A melhor parte aparece atrás

Um Porsche frequentemente é visto de trás nas ruas. Motivo suficiente para descrever essa perspectiva em palavras. O renomado designer industrial Naoto Fukasawa fala sobre a finalidade do design e por que a parte traseira de um carro é como a última peça que encaixa perfeitamente em um quebra-cabeça.

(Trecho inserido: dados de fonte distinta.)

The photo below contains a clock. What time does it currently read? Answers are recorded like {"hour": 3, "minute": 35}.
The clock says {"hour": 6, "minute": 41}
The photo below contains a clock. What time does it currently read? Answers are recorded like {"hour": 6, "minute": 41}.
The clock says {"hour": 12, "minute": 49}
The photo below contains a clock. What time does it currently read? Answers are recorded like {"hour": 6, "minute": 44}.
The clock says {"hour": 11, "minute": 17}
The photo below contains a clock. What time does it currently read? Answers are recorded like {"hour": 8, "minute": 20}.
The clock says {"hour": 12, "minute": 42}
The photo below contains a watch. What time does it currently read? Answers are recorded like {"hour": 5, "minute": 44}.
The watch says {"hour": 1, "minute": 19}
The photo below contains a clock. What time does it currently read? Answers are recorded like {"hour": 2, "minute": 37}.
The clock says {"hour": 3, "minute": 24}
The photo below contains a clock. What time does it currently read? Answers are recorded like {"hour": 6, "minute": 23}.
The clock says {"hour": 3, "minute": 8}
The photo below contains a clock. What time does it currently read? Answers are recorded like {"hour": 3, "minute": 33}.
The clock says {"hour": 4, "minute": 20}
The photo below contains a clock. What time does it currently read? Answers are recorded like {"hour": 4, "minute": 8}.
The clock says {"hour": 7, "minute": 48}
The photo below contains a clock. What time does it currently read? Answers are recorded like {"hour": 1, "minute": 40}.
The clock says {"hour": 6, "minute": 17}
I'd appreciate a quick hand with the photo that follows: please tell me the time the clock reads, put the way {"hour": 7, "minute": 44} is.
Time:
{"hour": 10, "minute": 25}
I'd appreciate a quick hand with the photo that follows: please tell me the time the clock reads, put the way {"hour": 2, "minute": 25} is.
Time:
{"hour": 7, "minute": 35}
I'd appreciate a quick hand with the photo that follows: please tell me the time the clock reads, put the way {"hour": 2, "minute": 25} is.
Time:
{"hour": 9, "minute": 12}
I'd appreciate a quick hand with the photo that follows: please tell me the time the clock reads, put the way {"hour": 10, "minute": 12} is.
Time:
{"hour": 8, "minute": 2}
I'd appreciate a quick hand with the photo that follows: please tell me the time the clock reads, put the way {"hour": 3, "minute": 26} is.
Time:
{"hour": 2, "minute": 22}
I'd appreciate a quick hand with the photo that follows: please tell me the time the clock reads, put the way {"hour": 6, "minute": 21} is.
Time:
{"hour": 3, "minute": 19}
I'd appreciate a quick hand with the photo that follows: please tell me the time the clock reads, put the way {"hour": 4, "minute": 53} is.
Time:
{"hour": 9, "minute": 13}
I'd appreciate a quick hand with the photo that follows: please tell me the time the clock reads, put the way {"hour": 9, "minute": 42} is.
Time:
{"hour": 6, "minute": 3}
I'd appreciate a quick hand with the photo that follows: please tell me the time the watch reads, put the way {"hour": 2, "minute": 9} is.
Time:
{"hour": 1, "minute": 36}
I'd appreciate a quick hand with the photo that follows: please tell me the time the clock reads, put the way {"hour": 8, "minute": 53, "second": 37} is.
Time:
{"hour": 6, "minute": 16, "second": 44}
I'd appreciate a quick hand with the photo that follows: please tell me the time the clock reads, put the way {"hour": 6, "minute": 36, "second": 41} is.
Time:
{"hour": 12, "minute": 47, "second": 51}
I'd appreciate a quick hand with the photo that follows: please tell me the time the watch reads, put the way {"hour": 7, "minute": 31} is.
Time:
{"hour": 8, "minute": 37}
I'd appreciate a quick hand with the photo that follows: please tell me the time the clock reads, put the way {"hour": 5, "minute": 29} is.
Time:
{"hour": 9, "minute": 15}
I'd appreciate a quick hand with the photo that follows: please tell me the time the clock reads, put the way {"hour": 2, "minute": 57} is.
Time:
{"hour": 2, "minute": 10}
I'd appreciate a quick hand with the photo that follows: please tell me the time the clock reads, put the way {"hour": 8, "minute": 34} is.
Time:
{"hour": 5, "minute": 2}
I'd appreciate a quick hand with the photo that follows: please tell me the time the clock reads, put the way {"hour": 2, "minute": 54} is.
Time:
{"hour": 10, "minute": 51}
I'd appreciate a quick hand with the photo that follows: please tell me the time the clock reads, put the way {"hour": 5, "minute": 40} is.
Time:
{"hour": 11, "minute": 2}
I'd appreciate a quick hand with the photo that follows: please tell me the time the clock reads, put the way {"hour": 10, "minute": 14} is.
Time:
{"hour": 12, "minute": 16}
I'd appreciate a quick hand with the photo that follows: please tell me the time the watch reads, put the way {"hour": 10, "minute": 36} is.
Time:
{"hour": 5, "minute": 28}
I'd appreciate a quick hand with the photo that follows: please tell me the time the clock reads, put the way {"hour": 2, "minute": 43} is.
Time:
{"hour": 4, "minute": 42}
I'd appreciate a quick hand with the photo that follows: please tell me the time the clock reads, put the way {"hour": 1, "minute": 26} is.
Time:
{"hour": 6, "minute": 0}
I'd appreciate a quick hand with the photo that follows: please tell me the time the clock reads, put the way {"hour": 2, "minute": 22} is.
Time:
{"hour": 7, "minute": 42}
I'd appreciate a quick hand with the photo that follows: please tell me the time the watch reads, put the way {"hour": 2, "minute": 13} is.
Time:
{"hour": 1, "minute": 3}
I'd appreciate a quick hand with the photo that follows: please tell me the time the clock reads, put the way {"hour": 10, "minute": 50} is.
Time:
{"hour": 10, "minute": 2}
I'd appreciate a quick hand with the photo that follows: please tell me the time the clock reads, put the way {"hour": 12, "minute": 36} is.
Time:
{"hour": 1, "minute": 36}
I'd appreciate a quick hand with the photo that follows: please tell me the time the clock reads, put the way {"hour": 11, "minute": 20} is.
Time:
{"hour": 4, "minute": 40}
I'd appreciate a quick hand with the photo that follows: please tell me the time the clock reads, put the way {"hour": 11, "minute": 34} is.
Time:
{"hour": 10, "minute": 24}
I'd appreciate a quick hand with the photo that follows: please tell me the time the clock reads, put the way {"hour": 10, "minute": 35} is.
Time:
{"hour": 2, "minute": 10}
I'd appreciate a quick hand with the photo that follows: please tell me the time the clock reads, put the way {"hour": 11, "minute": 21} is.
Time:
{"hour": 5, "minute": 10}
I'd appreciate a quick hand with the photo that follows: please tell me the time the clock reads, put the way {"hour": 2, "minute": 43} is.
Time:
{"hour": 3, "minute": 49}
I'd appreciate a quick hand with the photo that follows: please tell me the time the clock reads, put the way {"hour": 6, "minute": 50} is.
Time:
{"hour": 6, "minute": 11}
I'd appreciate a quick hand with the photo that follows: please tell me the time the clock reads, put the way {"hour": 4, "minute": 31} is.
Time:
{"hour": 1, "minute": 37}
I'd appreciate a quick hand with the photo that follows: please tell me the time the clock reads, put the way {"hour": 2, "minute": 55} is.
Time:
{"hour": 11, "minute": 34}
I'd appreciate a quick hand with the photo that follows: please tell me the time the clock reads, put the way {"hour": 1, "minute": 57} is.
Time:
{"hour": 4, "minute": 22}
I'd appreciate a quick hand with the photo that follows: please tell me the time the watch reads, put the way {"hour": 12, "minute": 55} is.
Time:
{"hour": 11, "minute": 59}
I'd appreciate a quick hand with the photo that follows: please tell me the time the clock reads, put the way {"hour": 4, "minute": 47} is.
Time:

Quando eu era criança tive muitas vezes que descascar batatas. E elas sempre ficavam com restos de terra, por mais que eu me esforçasse. Mas tão logo eu as colocava na água elas ficavam limpas e transformavam-se em esculturas nas minhas mãos, que as seguravam com familiaridade. Nunca esqueci disso. Quando décadas mais tarde criei um celular, imaginei que os usuários fossem apalpá-los com frequência no bolso da calça. Então me lembrei da minha experiência com as batatas e propositalmente não desenhei linhas aerodinâmicas. Pois as mãos buscam involuntariamente por cantos ou arestas, querem sentir texturas, brincar ou se deixar guiar por elas. Com o carro ocorre o mesmo, ainda que não toquemos frequentemente suas linhas e cantos com as mãos, mas com os olhos. Este é o nosso jogo com sua beleza.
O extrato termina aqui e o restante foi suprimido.